= Task statement =
Write out the listing below in its entirety, minus the pictures, without changing a word.

= Task input =
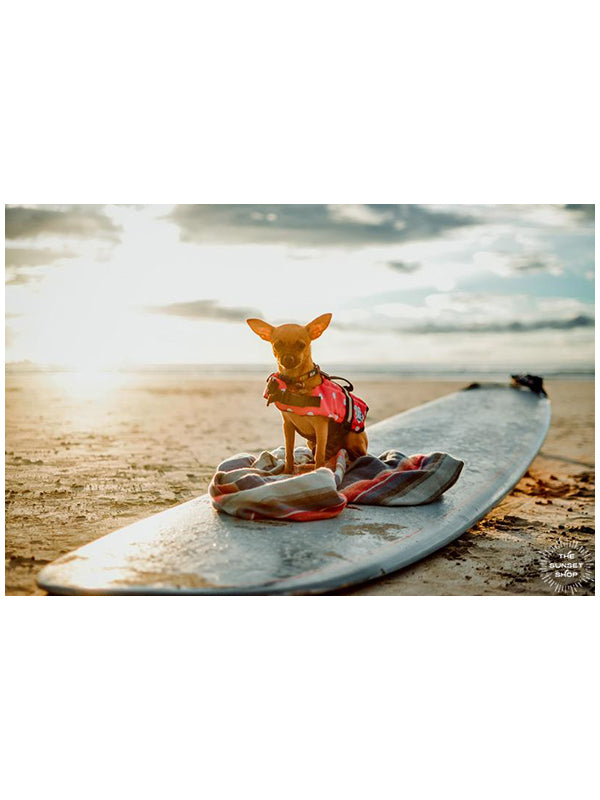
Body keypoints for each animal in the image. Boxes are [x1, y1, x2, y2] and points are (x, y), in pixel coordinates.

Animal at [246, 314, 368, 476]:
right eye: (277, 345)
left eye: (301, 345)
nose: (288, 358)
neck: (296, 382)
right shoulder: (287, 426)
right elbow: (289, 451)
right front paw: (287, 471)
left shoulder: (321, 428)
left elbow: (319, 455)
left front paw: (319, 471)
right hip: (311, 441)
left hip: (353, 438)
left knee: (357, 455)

= Problem solution =
Body keypoints for each animal in the image. Boxes are [x1, y1, x2, y2] and points are (x, y), in pixel coordinates.

Animal at [246, 314, 368, 476]:
right eye: (277, 345)
left eye: (301, 345)
nose: (288, 358)
neck: (296, 382)
right shoulder: (287, 426)
right elbow: (289, 451)
right front paw: (287, 471)
left shoulder: (321, 428)
left elbow: (319, 455)
left front paw: (319, 471)
right hip: (311, 441)
left hip: (353, 438)
left knee: (357, 455)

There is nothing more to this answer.